Barış Kerem ve Oğuzhan Erkul'u Öldüren Polislere Ayda 1000 TL Para Cezası

İstanbul Sultangazi’deki Gazi Mahallesi Kent Ormanı’nda Barış Kerem ve Oğuzhan Erkul’un, ‘dur’ ihtarına uymadıkları gerekçesiyle öldürülmesine ilişkin davada, yargılanan polislere 24 bin lira para cezası verildi.

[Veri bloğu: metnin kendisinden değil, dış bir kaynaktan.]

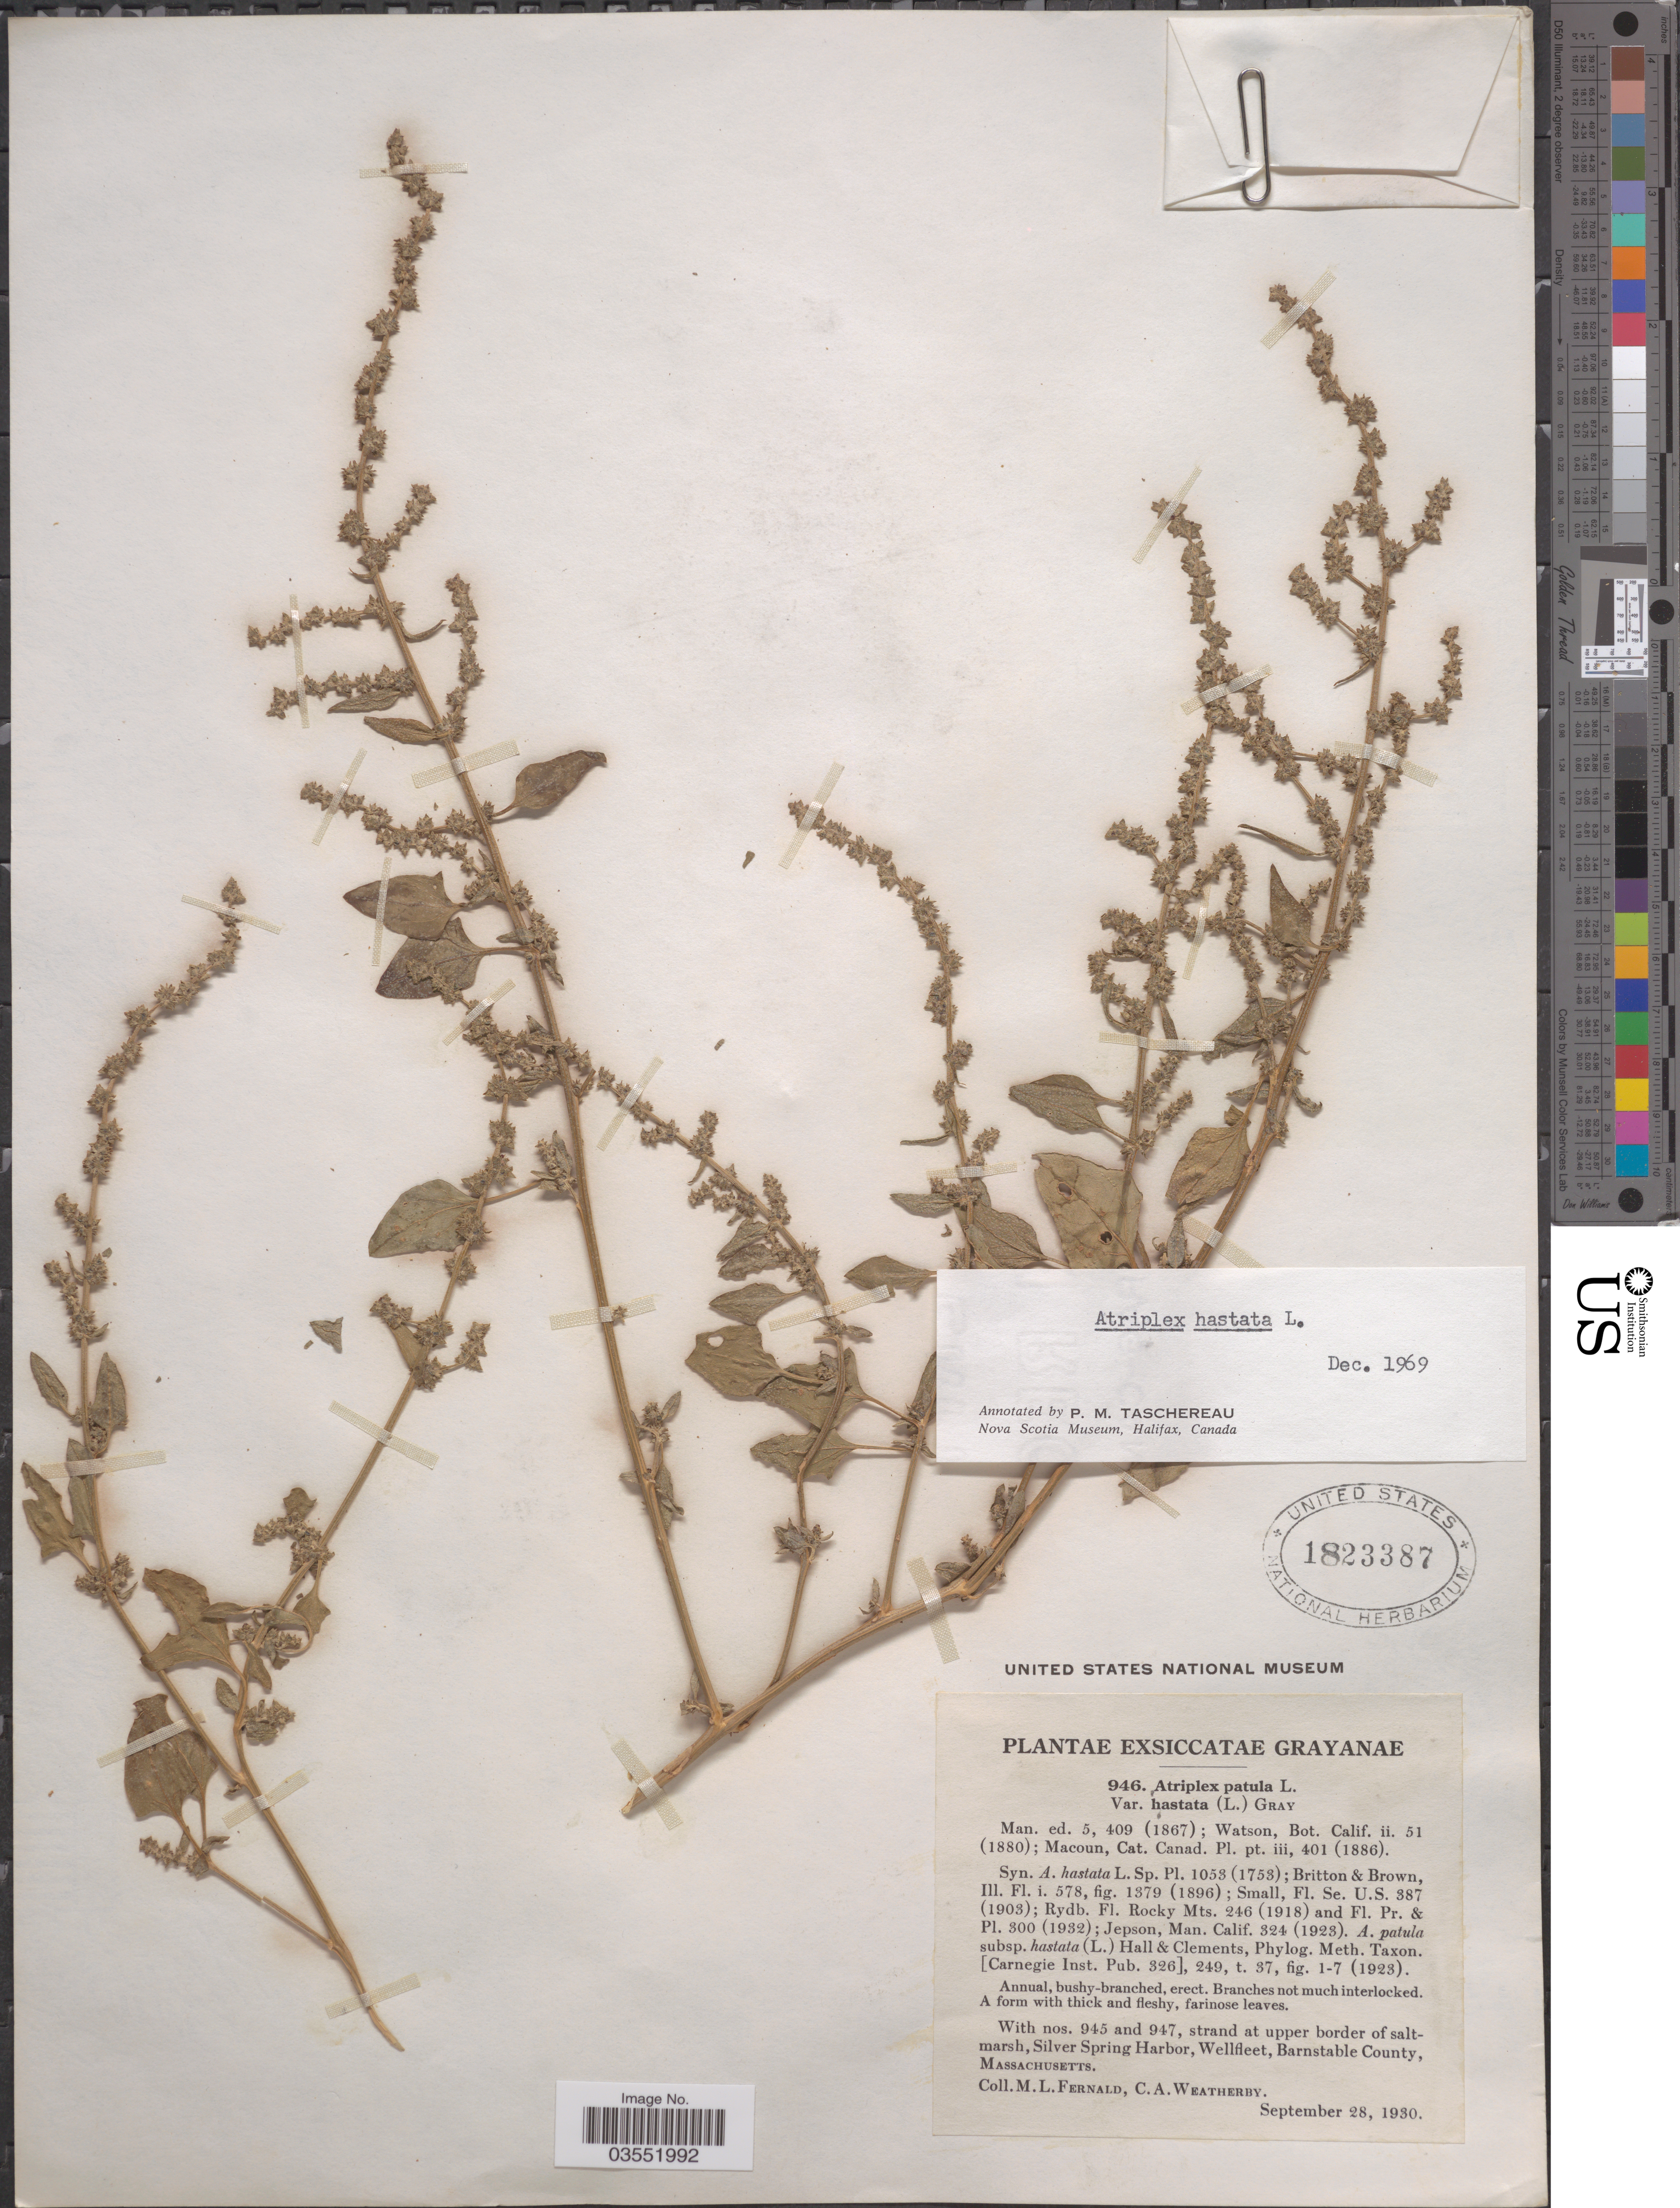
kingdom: Plantae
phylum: Tracheophyta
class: Magnoliopsida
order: Caryophyllales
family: Amaranthaceae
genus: Atriplex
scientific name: Atriplex hastata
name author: L.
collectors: M. L. Fernald & C. A. Weatherby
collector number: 946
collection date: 1930-09-28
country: United States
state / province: Massachusetts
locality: Grayanae. Strand at upper border of saltmarsh, Silver Spring Harbor, Wellfleet, Barnstable County.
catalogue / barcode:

İstanbul’un Sultangazi ilçesine bağlı Gazi Kent Ormanı girişinde yaşları 15-18 arasında değişen 5 çocuğun bulunduğu aracın polisler tarafından taranması sonucu hayatını kaybeden Barış Kerem ve Oğuzhan Erkul ile ilgili polisler hakkında açılan davanın karar duruşması İstanbul 1'inci Ağır Ceza Mahkemesi'nde görüldü. Sanık polislerin katılmadığı duruşmada yaşamını yitirenlerin yakınları hazır bulundu.

ÖDÜL GİBİ CEZA

Basının alınmadığı duruşma kimlik tespiti ile başladı. Avukatların esas mütalaaya karşı yaptıkları savunmanın ardından mahkeme heyeti kararını açıkladı. Mahkeme, sanık polis Erkan Ekmekçi, Zafer Sağlam, Davut Bakır ve Kenan Akıl’a ayrı ayrı “bilinçli taksir ile birden fazla kişinin ölümüne veya yaralanmasına neden olma” suçundan 3 yıl 4 ay hapis cezası verdi. Daha sonra bu cezayı 24 bin 300 TL para cezasına çeviren mahkeme, bunu ise 24 taksite böldü.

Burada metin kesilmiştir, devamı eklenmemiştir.